The accompanying notes are an integral
part of these consolidated financial statements.

F-7 

GULF RESOURCES, INC.

AND SUBSIDIARIES

NOTES TO CONSOLIDATED
FINANCIAL STATEMENTS

DECEMBER 31, 2024

(Expressed in U.S. dollars)

NOTE 1 – NATURE OF BUSINESS AND
SUMMARY OF SIGNIFICANT ACCOUNTING POLICIES

(a)      Basis of Presentation and Consolidation

The accompanying audited consolidated
financial statements have been prepared by Gulf Resources, Inc. (“Gulf Resources”). a Nevada corporation and its subsidiaries
(collectively, the “Company”).

The consolidated financial statements
include the accounts of Gulf Resources, Inc. and its wholly-owned subsidiary, Upper Class Group Limited, a company incorporated in the
British Virgin Islands, which owns 100% of Hong Kong Jiaxing Industrial Limited, a company incorporated in Hong Kong (“HKJI”).
HKJI owns 100% of Shouguang City Haoyuan Chemical Company Limited (“SCHC”) which owns 100% of Shouguang Yuxin Chemical Industry
Co., Limited (“SYCI”) ,Daying County Haoyuan Chemical Company Limited (“DCHC”) and Shouguang Hengde Salt Industry
Co. Ltd. (“SHSI”). All material intercompany transactions have been eliminated on consolidation.

*****

* [List of tasks]
a: List every company named in the Gulf Resources financial statement notes other than Gulf Resources, Inc. itself.
b: Extend the Gulf Resources financial statement notes, picking up after the sentence on eliminating intercompany transactions.

*****

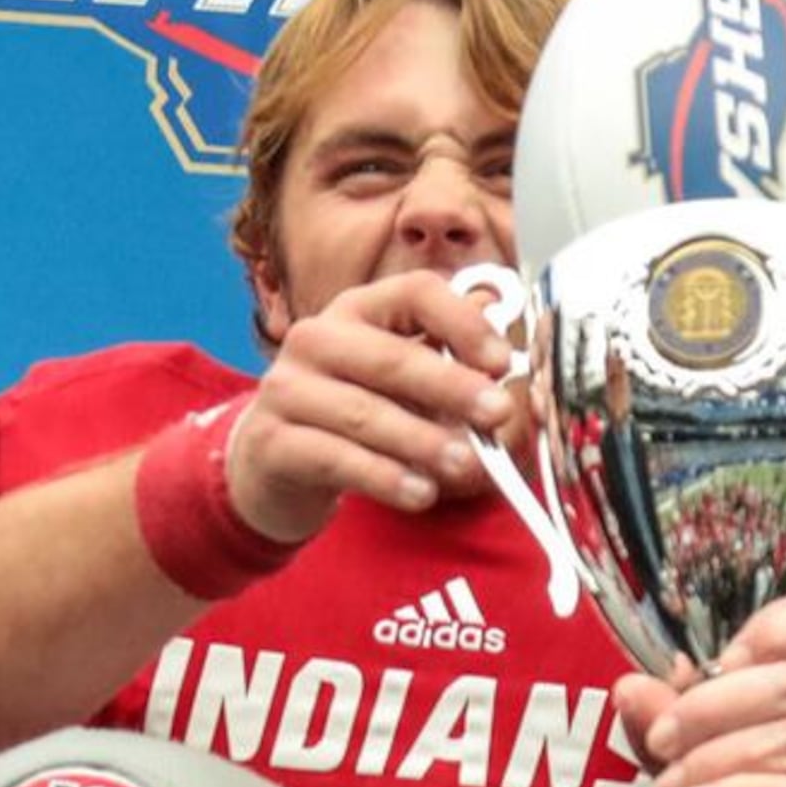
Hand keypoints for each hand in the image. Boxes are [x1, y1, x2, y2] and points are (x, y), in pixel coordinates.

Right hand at [225, 271, 520, 542]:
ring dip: (423, 441)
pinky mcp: (272, 442)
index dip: (462, 322)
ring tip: (467, 466)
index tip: (501, 360)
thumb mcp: (400, 385)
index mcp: (358, 310)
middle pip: (390, 355)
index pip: (414, 293)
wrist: (272, 463)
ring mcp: (287, 389)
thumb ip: (450, 368)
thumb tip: (513, 358)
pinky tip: (420, 493)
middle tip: (497, 414)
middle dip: (451, 386)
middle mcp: (316, 339)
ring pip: (364, 414)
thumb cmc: (351, 416)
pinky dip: (384, 477)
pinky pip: (336, 458)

*****

* [Answers to the exercises]
a:
Upper Class Group Limited
Hong Kong Jiaxing Industrial Limited (HKJI)
Shouguang City Haoyuan Chemical Company Limited (SCHC)
Shouguang Yuxin Chemical Industry Co., Limited (SYCI)
Daying County Haoyuan Chemical Company Limited (DCHC)
Shouguang Hengde Salt Industry Co. Ltd. (SHSI)

b:
(b)      Going Concern Consideration

The consolidated financial statements are prepared on the
going concern basis, meaning that the enterprise is expected to realize the assets and settle the liabilities through normal business
operations. However, the going concern of the enterprise relies on many factors, such as profitable operations, generating operating cash
flows, obtaining financing, etc.

The company assesses its
liquidity by monitoring cash and cash equivalents, as well as operating and capital expenditure commitments. As of December 31, 2024,
As of Dec 31, 2024, the Company had current assets of $17.45 million and current liabilities of $17.73 million. As a result, the deficit
was $0.28 million, and it has suffered losses in both the fiscal years of 2024 and 2023 as well. If it is unable to raise additional funds,
it may need to take measures such as cutting administrative and operational cost and save funds.